All I got in answer was a patented Bobby Mai shrug.
“Well, I’ll see if I can pin her down. If Keme was at that party, maybe I can figure out where he went next. Put together a timeline, you know? All we have to do is establish an alibi for JT’s time of death.”
“And you might suggest that next time, Millie not lie to the sheriff. That kind of thing only makes this worse for Keme.”
I sat up straight. “Oh, I had a brain, um, flash.”
Bobby did not look suitably impressed.
“What if we framed Louis for JT’s murder? Hear me out! That’s two birds with one stone. We get rid of Louis, and we save Keme.”
Bobby considered me for a long time. Then he said, “I know you’re joking, but just in case: absolutely not.”
“He called me Dan! And he said Fox’s ‘costume’ looked nice! And he said mysteries are like dessert , and that’s an insult to mystery novels and to dessert.”
Leaning in, Bobby kissed me and said, “Please be safe.”

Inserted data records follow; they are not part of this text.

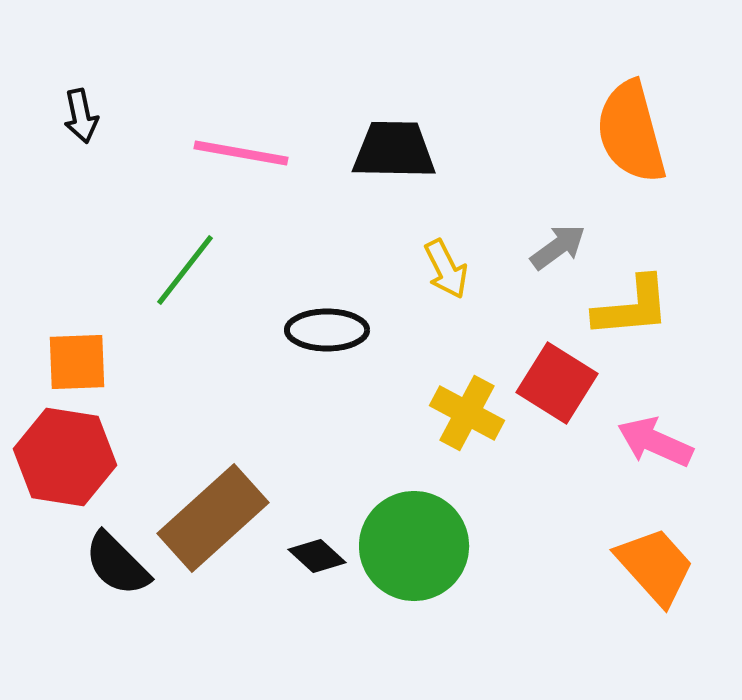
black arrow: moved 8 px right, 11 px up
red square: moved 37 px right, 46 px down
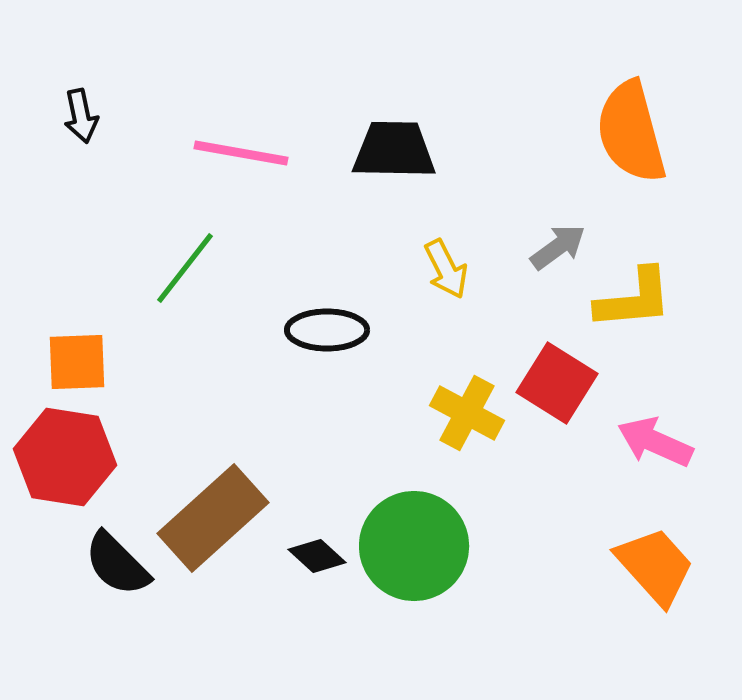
green line: moved 2 px up
yellow L-shape: moved 2 px right, 8 px up
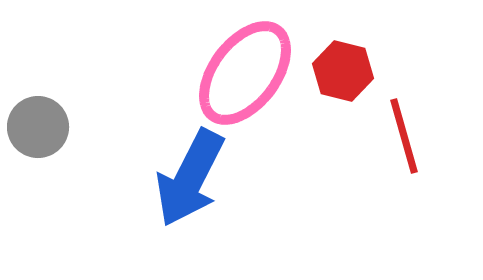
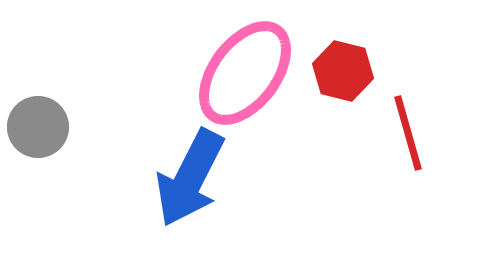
red line: moved 4 px right, 3 px up
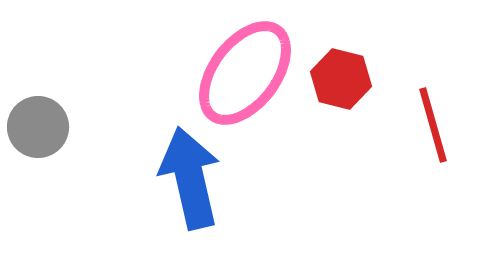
red hexagon: moved 2 px left, 8 px down
red line: moved 25 px right, 8 px up
blue arrow: rotated 140 degrees clockwise
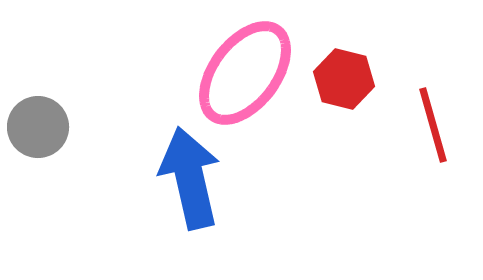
red hexagon: moved 3 px right
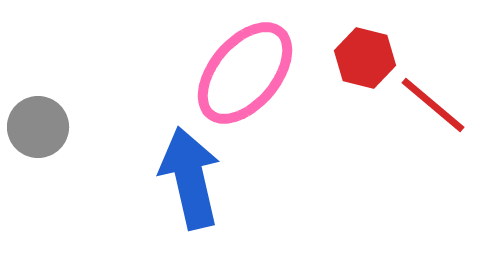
pink ellipse: rotated 3 degrees clockwise
red hexagon: moved 21 px right, 21 px up
red line: moved 20 px up; rotated 34 degrees counterclockwise
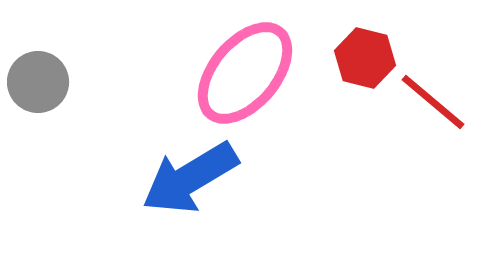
red line: moved 3 px up
gray circle: moved 45 px up
blue arrow: rotated 108 degrees counterclockwise
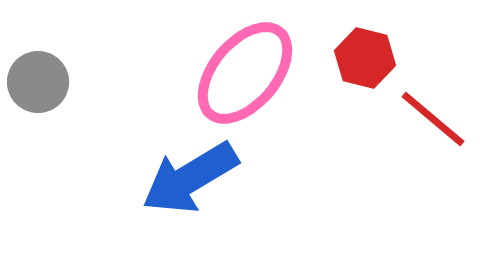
red line: moved 17 px down
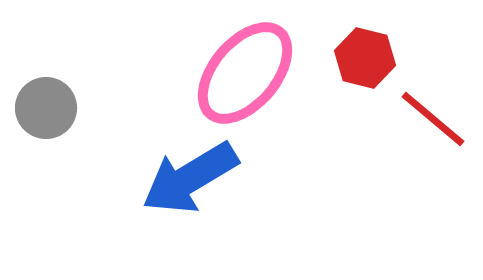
gray circle: moved 8 px right, 26 px down
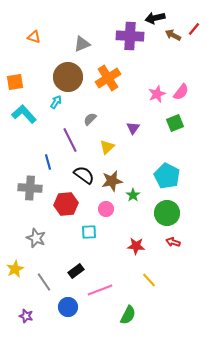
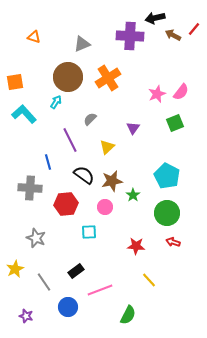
pink circle: moved 1 px left, 2 px up
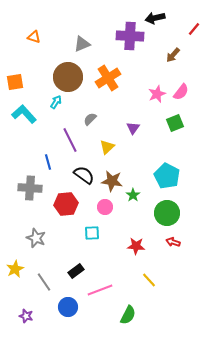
brown arrow: moved 20 px down; rotated 77 degrees counterclockwise
brown star: rotated 20 degrees clockwise
cyan square: moved 3 px right, 1 px down
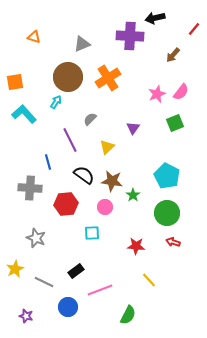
gray line: rotated 30 degrees counterclockwise
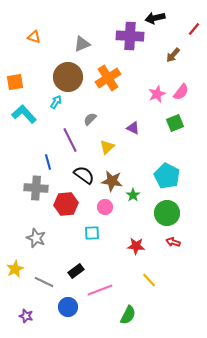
purple triangle: rotated 40 degrees counterclockwise
gray cross: moved 6 px right
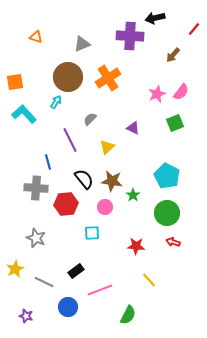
orange triangle: moved 2 px right
black semicircle: moved 4 px down; rotated 15 degrees clockwise
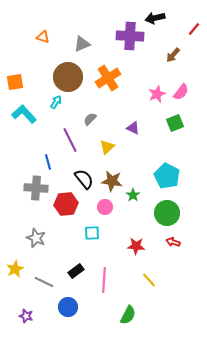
orange triangle: moved 7 px right
pink line: moved 4 px right, 10 px up; rotated 65 degrees counterclockwise
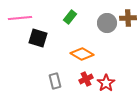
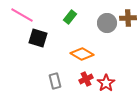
pink line: moved 2 px right, 3 px up; rotated 35 degrees clockwise
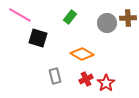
pink line: moved 2 px left
gray rectangle: moved 5 px up
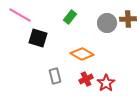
brown cross: moved 1 px down
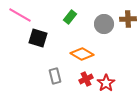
gray circle: moved 3 px left, 1 px down
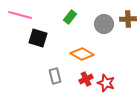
pink line: rotated 15 degrees counterclockwise
red star: rotated 18 degrees counterclockwise
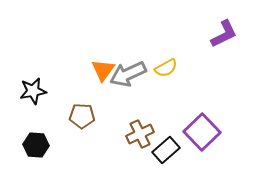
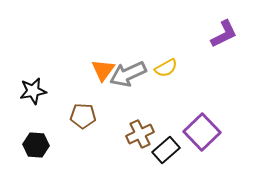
brown pentagon: moved 1 px right
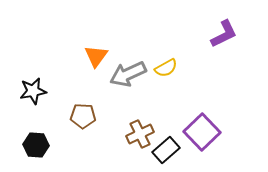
orange triangle: moved 7 px left, 14 px up
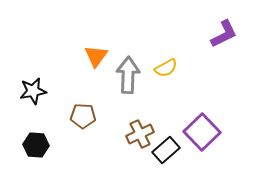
gray arrow: moved 1 px down; rotated 117 degrees clockwise
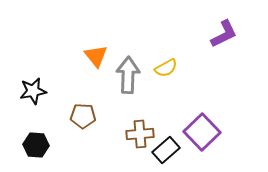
orange triangle: rotated 15 degrees counterclockwise
brown cross: rotated 20 degrees clockwise
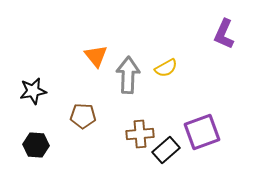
purple L-shape: rotated 140 degrees clockwise
purple square: rotated 24 degrees clockwise
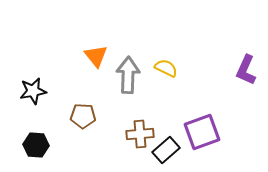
purple L-shape: moved 22 px right, 36 px down
yellow semicircle: rotated 125 degrees counterclockwise
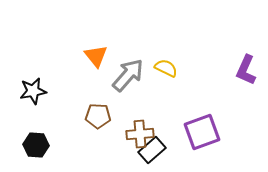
gray arrow: rotated 39 degrees clockwise
brown pentagon: moved 15 px right
black rectangle: moved 14 px left
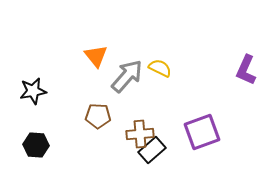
yellow semicircle: moved 6 px left
gray arrow: moved 1 px left, 1 px down
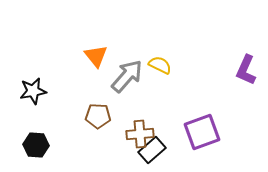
yellow semicircle: moved 3 px up
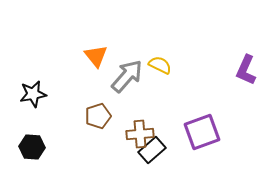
black star: moved 3 px down
brown pentagon: rotated 20 degrees counterclockwise
black hexagon: moved 4 px left, 2 px down
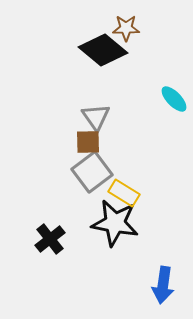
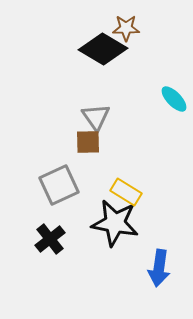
black diamond: moved 1 px up; rotated 9 degrees counterclockwise
gray square: moved 33 px left, 13 px down; rotated 12 degrees clockwise
yellow rectangle: moved 2 px right, 1 px up
blue arrow: moved 4 px left, 17 px up
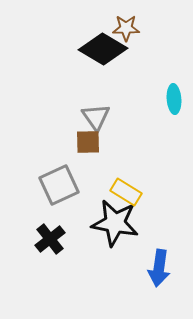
cyan ellipse: rotated 40 degrees clockwise
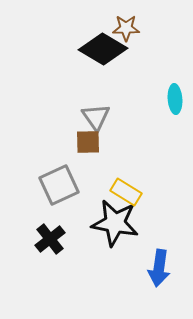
cyan ellipse: moved 1 px right
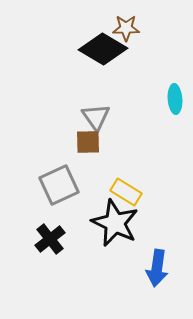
black star: rotated 15 degrees clockwise
blue arrow: moved 2 px left
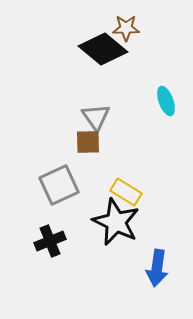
black diamond: rotated 9 degrees clockwise
cyan ellipse: moved 9 px left, 2 px down; rotated 16 degrees counterclockwise
black star: moved 1 px right, 1 px up
black cross: moved 2 px down; rotated 16 degrees clockwise
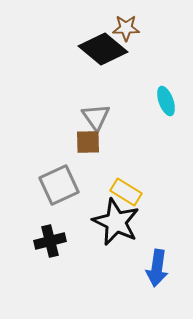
black cross: rotated 8 degrees clockwise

“He’s a philosophy major.”
Bobby didn’t look back, but he gave me a little wave over his shoulder as he headed into the sheriff’s station.
I waited until he was inside, and then I gave him an extra minute, just to be safe. I wanted to make sure Bobby didn’t come back to ask a follow-up question, or tell me he’d changed his mind and was on board with my plan to frame Louis, or kiss me again. (I definitely wouldn’t have minded the last one.)
I had to wait. Because Bobby would have known, as soon as I turned the Pilot out of the lot, that I wasn’t going to Millie’s. I turned the other way and drove toward the Bay Bridge Suites.